The National, Wednesday July 31st, 2013

 PRIME Minister Peter O’Neill said yesterday that the country must ensure that its tertiary education is relevant to the needs of Papua New Guinea today and tomorrow.

“We need degree and higher courses that reflect the needs of our economy, and are capable of meeting the future professional needs of our private sector as well as our public sector,” he told University of PNG students, academics and members of the public yesterday.

Speaking at the university he attended once, O’Neill said: “We also need new funding mechanisms that will ensure long term viability and sustainability.

“We also need to look at the success of the non-government, or non-taxpayer funded, tertiary sector, and embrace it, not see it as a threat.”

He praised the success of Divine Word and Seventh Day Adventist universities and said such examples ought to be replicated. 

“They are enhancing tertiary education and are doing so ina caring and wholly professional way – at minimum cost to the taxpayer,” he said.

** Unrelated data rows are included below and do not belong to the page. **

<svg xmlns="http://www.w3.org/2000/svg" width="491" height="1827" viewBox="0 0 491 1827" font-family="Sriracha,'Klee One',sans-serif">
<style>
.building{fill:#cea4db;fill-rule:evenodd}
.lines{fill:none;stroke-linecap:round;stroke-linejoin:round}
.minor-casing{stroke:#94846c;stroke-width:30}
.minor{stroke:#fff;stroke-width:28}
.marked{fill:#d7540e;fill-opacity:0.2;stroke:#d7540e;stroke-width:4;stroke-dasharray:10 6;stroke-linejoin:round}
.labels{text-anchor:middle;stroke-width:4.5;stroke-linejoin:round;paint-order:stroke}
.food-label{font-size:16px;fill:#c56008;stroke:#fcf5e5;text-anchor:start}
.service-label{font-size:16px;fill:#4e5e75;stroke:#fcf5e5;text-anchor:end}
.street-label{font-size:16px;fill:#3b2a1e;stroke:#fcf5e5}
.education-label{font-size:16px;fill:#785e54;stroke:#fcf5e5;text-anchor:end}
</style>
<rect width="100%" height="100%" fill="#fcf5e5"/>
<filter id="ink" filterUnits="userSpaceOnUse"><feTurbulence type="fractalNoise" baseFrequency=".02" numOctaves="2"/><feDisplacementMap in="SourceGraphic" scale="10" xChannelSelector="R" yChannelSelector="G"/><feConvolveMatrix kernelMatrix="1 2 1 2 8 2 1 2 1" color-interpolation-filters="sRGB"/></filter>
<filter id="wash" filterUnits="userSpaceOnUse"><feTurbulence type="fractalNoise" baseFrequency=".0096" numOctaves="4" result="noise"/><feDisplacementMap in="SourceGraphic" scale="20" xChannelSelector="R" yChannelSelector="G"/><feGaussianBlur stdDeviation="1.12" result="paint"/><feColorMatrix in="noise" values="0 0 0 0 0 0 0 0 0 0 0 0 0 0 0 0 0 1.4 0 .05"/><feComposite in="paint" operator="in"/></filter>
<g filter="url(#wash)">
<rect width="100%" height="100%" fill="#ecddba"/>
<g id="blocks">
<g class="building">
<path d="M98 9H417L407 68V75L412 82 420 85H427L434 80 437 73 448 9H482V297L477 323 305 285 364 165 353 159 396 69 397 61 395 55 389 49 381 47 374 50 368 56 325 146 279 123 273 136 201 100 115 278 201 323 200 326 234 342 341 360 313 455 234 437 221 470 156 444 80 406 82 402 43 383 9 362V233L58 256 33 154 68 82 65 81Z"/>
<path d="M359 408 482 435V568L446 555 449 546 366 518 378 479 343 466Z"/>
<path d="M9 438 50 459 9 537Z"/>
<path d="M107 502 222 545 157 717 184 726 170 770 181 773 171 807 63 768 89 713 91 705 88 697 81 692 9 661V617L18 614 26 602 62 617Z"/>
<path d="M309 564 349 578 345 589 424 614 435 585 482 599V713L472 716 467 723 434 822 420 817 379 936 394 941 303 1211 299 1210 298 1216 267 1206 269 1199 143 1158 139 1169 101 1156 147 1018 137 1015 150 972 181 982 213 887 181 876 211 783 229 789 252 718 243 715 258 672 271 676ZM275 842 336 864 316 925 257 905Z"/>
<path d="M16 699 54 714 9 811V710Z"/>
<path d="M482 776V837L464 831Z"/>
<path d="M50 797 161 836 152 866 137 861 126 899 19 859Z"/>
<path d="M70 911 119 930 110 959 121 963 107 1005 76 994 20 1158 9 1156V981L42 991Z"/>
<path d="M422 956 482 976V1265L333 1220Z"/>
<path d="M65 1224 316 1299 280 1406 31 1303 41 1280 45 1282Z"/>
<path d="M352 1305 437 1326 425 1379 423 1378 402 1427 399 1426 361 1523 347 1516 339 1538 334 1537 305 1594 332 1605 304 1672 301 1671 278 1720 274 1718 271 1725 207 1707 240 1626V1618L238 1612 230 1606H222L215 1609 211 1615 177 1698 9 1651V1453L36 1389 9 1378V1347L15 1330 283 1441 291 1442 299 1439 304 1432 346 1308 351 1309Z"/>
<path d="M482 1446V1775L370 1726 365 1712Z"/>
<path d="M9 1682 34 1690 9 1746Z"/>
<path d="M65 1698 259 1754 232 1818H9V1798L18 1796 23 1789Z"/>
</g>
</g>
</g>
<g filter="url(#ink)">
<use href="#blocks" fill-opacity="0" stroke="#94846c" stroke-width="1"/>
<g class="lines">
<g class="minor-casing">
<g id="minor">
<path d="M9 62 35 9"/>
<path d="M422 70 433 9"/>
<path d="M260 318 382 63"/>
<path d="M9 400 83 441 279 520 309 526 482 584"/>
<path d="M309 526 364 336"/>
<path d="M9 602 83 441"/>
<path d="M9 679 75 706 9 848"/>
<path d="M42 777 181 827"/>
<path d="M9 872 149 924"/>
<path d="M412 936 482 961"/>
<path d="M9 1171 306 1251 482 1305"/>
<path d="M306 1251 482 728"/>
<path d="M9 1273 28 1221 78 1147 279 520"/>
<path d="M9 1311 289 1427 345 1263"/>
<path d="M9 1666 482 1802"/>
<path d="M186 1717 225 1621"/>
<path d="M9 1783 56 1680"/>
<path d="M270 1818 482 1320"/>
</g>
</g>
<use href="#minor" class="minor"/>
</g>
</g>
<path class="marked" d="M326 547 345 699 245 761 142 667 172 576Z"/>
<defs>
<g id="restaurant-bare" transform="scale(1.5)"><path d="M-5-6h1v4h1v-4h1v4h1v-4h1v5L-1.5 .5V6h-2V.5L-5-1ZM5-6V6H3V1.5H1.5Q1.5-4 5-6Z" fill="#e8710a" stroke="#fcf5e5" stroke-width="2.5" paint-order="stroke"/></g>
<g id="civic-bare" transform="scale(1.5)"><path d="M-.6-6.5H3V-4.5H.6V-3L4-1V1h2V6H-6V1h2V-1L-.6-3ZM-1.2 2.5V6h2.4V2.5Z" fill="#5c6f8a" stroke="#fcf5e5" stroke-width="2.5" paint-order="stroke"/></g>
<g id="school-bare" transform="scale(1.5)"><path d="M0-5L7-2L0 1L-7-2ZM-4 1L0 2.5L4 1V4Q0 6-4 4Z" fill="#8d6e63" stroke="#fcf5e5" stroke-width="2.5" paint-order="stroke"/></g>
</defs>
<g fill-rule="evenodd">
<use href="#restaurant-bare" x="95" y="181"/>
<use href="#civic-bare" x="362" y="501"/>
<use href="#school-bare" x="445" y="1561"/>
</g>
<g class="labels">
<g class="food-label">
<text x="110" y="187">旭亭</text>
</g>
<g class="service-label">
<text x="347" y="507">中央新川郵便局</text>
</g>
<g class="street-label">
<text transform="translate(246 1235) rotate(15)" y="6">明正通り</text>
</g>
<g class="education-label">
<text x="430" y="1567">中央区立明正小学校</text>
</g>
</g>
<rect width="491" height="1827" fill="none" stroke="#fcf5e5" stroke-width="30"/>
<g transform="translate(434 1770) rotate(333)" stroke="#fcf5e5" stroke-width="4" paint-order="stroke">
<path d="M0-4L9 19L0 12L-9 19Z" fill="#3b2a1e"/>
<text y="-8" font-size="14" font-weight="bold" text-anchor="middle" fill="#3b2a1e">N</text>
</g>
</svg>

“I am not opposed to private universities, funded and managed as businesses. The Bond University on the Gold 

Coast is an example that could be looked at.

“I am also not opposed to – in fact I want to encourage – greater corporate investment in and participation in the redevelopment and future of our main universities.”

 He said as our mining and gas resource sectors, the construction sector, and other sectors such as tourism and agriculture grew, there was a need to encourage these sectors, and companies participating in them, to contribute to university funding.

“I want our universities to form more partnerships with the private sector – for funding, resourcing, and enabling students to gain practical on the job experience during university studies,” he said.